EXTRACTED TEXT —
- Opening Delimiter -
Non-high-density lipoprotein cholesterol, guideline targets, and population percentiles for secondary prevention in 1.3 million adults: the VLDL-2 study (very large database of lipids).

OBJECTIVES

This study sought to examine patient-level discordance between population percentiles of non-high-density lipoprotein cholesterol (HDL-C) and low-density lipoprotein cholesterol (LDL-C).

BACKGROUND

Non-HDL-C is an alternative to LDL-C for risk stratification and lipid-lowering therapy. The justification for the present guideline-based non-HDL-C cutpoints of 30 mg/dl higher than the LDL-C cutpoints remains largely untested.

METHODS

We assigned population percentiles to non-HDL-C and Friedewald-estimated LDL-C values of 1,310,440 U.S. adults with triglyceride levels <400 mg/dl who underwent lipid testing by vertical spin density gradient ultracentrifugation (Atherotech, Birmingham, Alabama) from 2009 to 2011.

RESULTS

LDL-C cutpoints of 70, 100, 130, 160, and 190 mg/dl were in the same population percentiles as non-HDL-C values of 93, 125, 157, 190, and 223 mg/dl, respectively. Non-HDL-C values reclassified a significant proportion of patients within or to a higher treatment category compared with Friedewald LDL-C values, especially at LDL-C levels in the treatment range of high-risk patients and at triglyceride levels ≥150 mg/dl. Of patients with LDL-C levels <70 mg/dl, 15% had a non-HDL-C level ≥ 100 mg/dl (guideline-based cutpoint) and 25% had a non-HDL-C level ≥ 93 mg/dl (percentile-based cutpoint); if triglyceride levels were 150 to 199 mg/dl concurrently, these values were 22% and 50%, respectively.
- Closing Delimiter -
[Camera calibration data]
- Opening Delimiter -
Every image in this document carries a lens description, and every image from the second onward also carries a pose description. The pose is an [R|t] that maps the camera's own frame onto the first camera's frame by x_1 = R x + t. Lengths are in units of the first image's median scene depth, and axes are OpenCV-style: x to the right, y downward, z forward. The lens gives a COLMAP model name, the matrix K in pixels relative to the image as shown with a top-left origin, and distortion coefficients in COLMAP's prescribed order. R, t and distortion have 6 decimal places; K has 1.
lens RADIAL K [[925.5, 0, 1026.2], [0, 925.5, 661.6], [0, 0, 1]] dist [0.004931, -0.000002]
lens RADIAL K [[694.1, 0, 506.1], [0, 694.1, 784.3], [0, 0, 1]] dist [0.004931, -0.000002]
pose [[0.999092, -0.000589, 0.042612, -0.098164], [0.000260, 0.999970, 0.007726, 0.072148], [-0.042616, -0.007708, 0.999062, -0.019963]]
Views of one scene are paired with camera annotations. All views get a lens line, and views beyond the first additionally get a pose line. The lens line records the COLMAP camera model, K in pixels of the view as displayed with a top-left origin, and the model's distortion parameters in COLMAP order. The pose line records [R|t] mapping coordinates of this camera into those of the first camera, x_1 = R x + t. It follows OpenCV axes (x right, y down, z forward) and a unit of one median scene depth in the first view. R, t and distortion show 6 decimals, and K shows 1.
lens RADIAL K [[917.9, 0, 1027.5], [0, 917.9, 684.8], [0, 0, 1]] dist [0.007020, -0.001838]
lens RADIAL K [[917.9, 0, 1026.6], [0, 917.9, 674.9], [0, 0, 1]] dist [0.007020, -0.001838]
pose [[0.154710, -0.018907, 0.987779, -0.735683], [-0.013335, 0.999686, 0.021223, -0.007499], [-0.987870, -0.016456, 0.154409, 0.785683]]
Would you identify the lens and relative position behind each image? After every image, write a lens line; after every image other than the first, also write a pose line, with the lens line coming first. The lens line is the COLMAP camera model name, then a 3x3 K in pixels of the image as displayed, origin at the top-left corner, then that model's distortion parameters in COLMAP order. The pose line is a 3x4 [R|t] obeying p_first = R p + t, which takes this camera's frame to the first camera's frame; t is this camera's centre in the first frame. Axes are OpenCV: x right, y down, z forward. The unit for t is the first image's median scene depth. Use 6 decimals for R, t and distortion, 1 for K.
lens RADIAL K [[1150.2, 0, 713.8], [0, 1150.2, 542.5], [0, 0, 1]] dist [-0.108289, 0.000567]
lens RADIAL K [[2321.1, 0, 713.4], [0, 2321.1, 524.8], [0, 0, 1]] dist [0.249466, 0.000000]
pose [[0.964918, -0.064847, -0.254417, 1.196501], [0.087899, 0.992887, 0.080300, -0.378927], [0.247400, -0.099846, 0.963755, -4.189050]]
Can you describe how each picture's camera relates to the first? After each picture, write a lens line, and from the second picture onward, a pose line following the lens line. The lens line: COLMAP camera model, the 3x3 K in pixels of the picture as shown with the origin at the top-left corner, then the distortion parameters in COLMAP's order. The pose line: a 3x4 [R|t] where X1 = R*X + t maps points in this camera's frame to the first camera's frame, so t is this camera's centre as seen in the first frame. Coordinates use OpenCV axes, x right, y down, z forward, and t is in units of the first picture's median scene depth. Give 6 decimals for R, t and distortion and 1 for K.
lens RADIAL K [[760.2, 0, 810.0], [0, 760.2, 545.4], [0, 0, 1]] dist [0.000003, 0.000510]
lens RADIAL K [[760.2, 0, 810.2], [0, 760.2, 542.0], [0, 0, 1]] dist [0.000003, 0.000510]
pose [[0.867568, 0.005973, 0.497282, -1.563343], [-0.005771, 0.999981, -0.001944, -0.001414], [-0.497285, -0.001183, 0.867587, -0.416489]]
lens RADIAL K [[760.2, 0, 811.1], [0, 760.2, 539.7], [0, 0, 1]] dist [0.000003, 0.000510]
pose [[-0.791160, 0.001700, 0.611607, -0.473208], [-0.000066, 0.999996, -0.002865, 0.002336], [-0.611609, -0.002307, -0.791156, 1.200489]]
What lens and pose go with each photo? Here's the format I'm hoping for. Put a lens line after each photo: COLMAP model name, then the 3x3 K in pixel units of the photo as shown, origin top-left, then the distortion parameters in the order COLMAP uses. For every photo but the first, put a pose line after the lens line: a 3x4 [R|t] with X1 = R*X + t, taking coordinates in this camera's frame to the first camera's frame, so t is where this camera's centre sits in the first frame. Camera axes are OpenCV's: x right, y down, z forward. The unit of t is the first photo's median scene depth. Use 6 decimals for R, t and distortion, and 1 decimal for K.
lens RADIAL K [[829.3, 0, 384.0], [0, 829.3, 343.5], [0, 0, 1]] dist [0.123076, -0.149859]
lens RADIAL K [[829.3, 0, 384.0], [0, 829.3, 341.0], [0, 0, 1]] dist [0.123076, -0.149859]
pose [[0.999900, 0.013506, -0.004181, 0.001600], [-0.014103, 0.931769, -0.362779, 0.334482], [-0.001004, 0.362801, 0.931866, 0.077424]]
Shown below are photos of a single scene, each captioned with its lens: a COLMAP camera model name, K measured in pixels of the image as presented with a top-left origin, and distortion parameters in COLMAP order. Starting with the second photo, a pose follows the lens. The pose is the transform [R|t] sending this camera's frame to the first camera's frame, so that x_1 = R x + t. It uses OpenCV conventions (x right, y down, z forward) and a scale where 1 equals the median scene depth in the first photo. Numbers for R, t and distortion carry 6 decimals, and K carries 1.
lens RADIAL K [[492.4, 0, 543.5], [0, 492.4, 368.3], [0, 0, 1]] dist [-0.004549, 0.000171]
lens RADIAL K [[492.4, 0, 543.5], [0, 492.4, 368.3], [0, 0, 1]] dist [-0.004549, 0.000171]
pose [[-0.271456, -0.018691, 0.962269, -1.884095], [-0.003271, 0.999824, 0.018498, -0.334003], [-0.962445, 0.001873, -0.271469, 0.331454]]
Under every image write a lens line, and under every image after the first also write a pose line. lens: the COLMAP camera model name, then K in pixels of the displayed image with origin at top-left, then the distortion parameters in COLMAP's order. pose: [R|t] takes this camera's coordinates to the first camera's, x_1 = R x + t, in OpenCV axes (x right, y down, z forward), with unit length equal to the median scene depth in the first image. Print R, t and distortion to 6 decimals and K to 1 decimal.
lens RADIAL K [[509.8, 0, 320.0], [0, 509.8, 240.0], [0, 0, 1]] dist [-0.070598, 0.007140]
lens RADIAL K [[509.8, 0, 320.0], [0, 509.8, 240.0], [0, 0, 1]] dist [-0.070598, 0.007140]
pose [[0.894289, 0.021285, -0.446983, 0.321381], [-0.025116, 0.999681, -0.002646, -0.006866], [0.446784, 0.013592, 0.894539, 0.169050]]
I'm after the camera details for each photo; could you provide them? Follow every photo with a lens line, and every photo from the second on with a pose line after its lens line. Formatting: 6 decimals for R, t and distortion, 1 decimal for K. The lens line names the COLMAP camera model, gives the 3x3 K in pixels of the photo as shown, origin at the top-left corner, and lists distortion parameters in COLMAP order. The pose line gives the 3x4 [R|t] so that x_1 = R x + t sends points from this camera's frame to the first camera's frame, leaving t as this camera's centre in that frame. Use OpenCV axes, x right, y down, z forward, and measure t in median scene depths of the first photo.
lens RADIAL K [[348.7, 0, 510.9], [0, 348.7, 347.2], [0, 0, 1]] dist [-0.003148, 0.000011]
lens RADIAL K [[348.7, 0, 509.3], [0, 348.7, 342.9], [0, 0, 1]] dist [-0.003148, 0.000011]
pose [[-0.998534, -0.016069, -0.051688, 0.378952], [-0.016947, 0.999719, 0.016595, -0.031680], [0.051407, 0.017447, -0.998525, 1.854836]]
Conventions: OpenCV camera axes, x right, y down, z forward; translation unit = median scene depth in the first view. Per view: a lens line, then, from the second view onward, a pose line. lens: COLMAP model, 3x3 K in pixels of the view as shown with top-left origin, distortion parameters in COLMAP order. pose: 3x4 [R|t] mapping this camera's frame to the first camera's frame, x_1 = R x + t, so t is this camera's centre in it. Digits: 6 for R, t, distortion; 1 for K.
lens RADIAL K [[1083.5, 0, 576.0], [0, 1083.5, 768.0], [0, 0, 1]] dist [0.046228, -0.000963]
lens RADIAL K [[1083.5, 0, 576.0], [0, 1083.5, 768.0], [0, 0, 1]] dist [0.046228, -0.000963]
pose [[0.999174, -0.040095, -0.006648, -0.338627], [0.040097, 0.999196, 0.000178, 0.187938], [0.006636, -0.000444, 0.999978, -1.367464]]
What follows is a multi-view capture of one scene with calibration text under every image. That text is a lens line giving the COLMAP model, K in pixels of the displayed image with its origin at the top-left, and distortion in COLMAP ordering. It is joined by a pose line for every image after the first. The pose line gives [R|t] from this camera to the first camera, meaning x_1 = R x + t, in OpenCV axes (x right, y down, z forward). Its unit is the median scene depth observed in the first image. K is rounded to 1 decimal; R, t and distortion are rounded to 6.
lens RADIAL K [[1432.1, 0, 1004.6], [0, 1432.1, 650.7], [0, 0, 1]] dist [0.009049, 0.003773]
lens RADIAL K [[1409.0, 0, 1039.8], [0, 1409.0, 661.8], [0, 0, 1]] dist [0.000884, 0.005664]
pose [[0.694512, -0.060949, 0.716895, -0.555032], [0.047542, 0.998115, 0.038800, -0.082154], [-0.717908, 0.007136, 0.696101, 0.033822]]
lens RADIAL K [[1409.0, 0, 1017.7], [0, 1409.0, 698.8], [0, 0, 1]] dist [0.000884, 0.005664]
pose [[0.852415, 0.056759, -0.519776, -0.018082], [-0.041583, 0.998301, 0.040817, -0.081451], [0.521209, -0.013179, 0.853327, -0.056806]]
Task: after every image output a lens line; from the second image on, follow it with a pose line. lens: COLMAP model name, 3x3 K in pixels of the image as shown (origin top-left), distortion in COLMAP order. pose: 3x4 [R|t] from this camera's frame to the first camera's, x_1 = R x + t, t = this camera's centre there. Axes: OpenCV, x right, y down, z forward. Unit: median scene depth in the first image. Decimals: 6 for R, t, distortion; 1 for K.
- Closing Delimiter -
WORK ORDER 1 —
Do these statements agree with the lipid study abstract? Answer yes or no for each, quoting the deciding words.
(a) The lipid testing took place from 2009 to 2011.
(b) An LDL-C cutpoint of 100 mg/dl fell in the same population percentile as a non-HDL-C value of 130 mg/dl.
(c) Among patients with LDL-C levels below 70 mg/dl, 25% had a non-HDL-C level of at least 93 mg/dl.
WORK ORDER 2 —
Continue the lipid study abstract, starting after its last sentence.

ANSWER SPACE 1 —
(a) Yes: "from 2009 to 2011"
(b) No: "LDL-C cutpoints of 70, 100, 130, 160, and 190 mg/dl were in the same population percentiles as non-HDL-C values of 93, 125, 157, 190, and 223 mg/dl, respectively."
(c) Yes: "25% had a non-HDL-C level ≥ 93 mg/dl (percentile-based cutpoint)"

ANSWER SPACE 2 —
CONCLUSIONS

There is significant patient-level discordance between non-HDL-C and LDL-C percentiles at lower LDL-C and higher triglyceride levels, which has implications for the treatment of high-risk patients. Current non-HDL-C cutpoints for high-risk patients may need to be lowered to match percentiles of LDL-C cutpoints. Relatively small absolute reductions in non-HDL-C cutpoints result in substantial reclassification of patients to higher treatment categories with potential implications for risk assessment and treatment.